Hayatın normal akışı içinde, farklı konumlarında yaşayan bizlerin her birimizin standart vazifelerini ifa etmek gibi bir rutin sorumluluğumuz vardır. Bundan kaçış yoktur.

Kendimizden başlayarak, ailemize ve yakın çevremizden başlayarak, bir şekilde bir yerinde yer aldığımız toplumun her kademesinde bizden beklenenler olur. Yetişkin ve aklı başında her birey de bu konumunun gereklerini yerine getirir ve diğerlerinin hayatını kolaylaştırır.

Aksi durumlarda ise; aksayan motor parçası, kırılan dişli gibi akışı bozan hatta arızaya sebep olanlar da tamir edilir, sistem dışına çıkarılır. Hiçbir usta değiştirdiği bozuk parçayı makinanın içinde bırakmaz, acemiler hariç, onlar yapabilir.

Bazı görev ve sorumluluklar bilinçli olarak seçilirler veya kişi bunlara bizzat kendisi talip olur ve elde eder. Bu da yükün ağırlığını artıran bir durumdur. Öyle ya, “kendin istedin madem, buyur yap” denir. Başarısızlık durumunda da en çok mahcup olunan ve kınanan yer orasıdır.

Belediyecilik herhalde yapmak için çok talep olan ve fakat başarısızlık oranı da oldukça yüksek bir vazifedir. Bir açıdan da nankör bir yoldur.

Siz büyük imkanlar harcayarak kilometrelerce uzanan muhteşem yollar yaparsınız, ya bir imalat hatası ya da bir don sebebiyle oluşacak yarım metre çapında bir çukur, bütün yolu siler insanların gözünden ve herkes o çukurdan bahseder.

Hele bir de, öngörüsüzlük, ekip kapasitesi veya kasıtlı çelmelerle tökezlemeye başladıysanız, en fazla bir sonraki seçimde gitmeniz mutlak gibidir.

Politik hesapları ve güç dengelerini iyi yöneterek seçim kazanmak, belki ülke çapında işe yarar bir taktik gibi görünse de, yerelde hizmet temelli ve aksaklıkların yön verdiği bir tercih söz konusu olur.

Özellikle Anadolu topraklarında yaklaşık bin yıldır, etkili meyil ve ağırlıklı tercih, öyle ya da böyle, Müslümanlık temellidir. Bugün gelinen noktanın nasıl oluştuğunu hatırlamak bile bunu anlamaya yeterlidir.

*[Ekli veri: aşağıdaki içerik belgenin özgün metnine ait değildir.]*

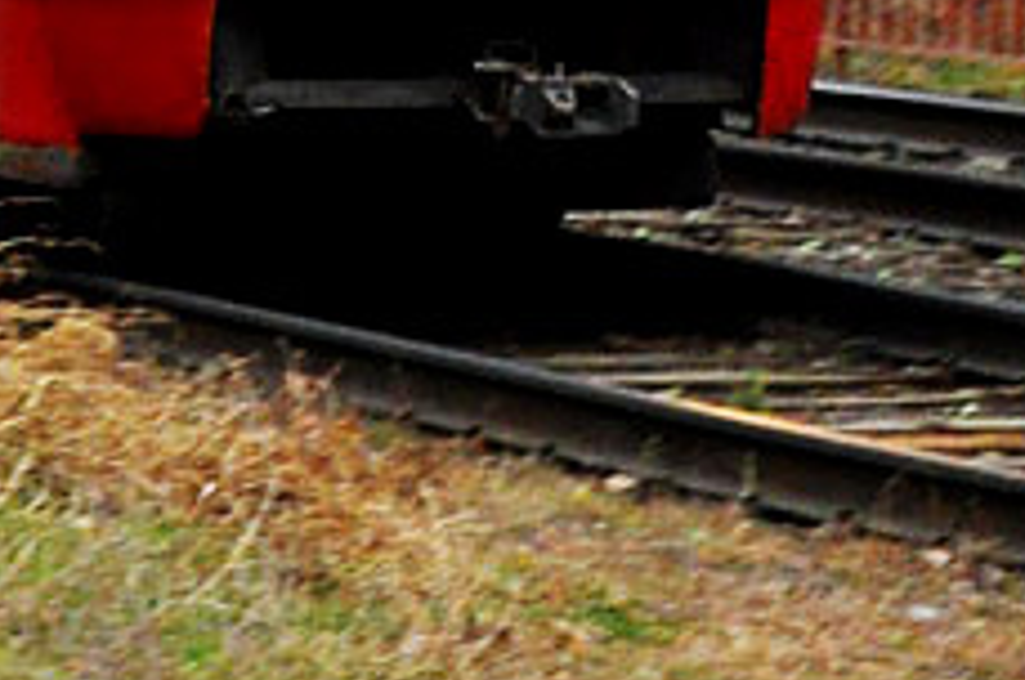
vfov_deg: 3.4
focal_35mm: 393
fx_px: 11174
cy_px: -982
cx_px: 197
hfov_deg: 5.2
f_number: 5.6
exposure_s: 1/60
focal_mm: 50
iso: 1250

Tarihi ve güncel gerçekler ortada dururken, hassasiyetlerin belirlenmesinde ve terazinin dengesinin sağlanmasında, hangi kefeye neyin ne kadar konulması gerektiğini doğru tespit etmek politikacıların geleceğini belirleyen hususlardır.

Özellikle ferdi beklentileri ve ikbal hevesleri olmayan ve bugünün tabiriyle sivil toplum kuruluşu denilen yapılarda gönüllü olarak yer alan ve toplumun hayır ve menfaati için gayret edenlerin taleplerinin dikkate alınması için illa başlarda bir sopa dolaşmasına gerek olmamalı.

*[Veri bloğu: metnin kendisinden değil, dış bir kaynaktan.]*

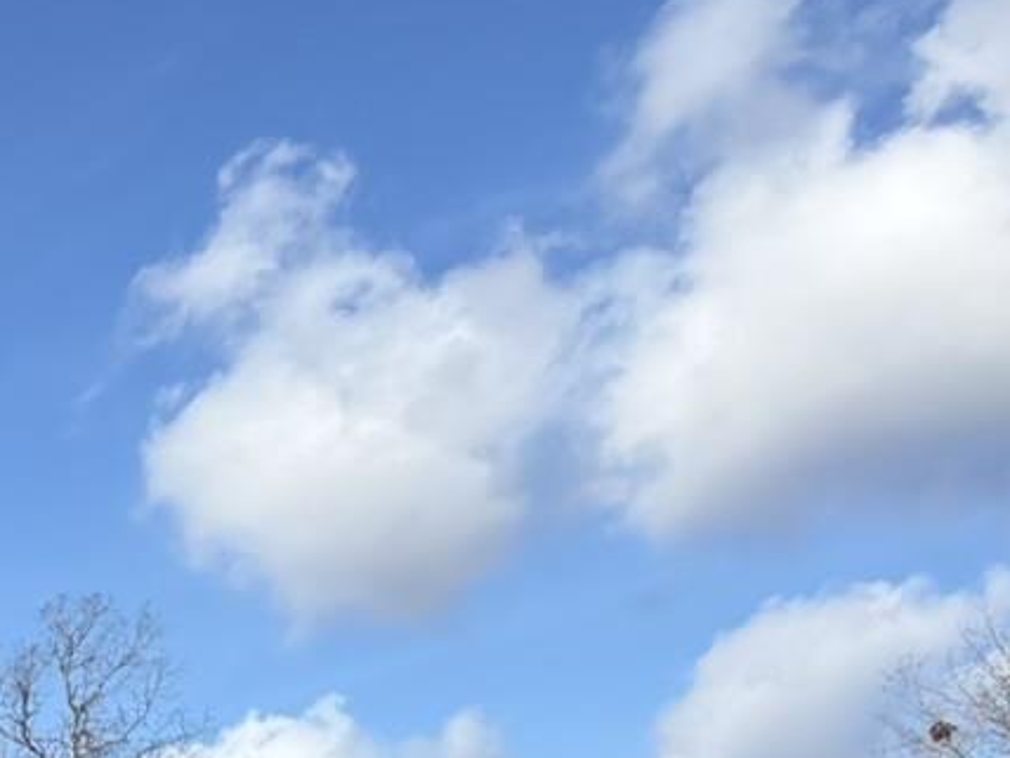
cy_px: 1270
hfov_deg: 19.5
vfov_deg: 18.3
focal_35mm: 67
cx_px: -911
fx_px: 1955
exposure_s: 1/770
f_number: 2.2
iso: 25
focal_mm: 2.22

Hele politikacıların, kendilerine gelecek olası taleplerin önünü almak için, muhaliflerine sızdırmalar yoluyla, hayırların önünü kesmeye çalışmaları, açık ve net bir “kendi topuğuna sıkma” girişimi olur.

Zorla güzelliğin olmayacağını tespit eden atalar, üstüne bir de “zorla yenen aş, ya karın ağrıtır ya baş” derken herhalde bu gibi durumları kast etmiş olabilirler.

İçinden gelerek ve isteyerek bu toprakların Müslüman halklarına hizmet götürme hedefinde olanlara bir sözümüz yok. Onların yedikleri ekmek ve aş, ne karın ağrıtır ne de baş…

Neticede ölüm var!

Ve gerçekten sayın yetkililer ve makam sahipleri, o koltuklar geçici, emin olabilirsiniz. Hiçbir sözümüzün ispatı yoksa, sizce makbul değilse bile bundan kaçış yok, biliyorsunuz.

Ölecek ve hesap vereceksiniz, vereceğiz!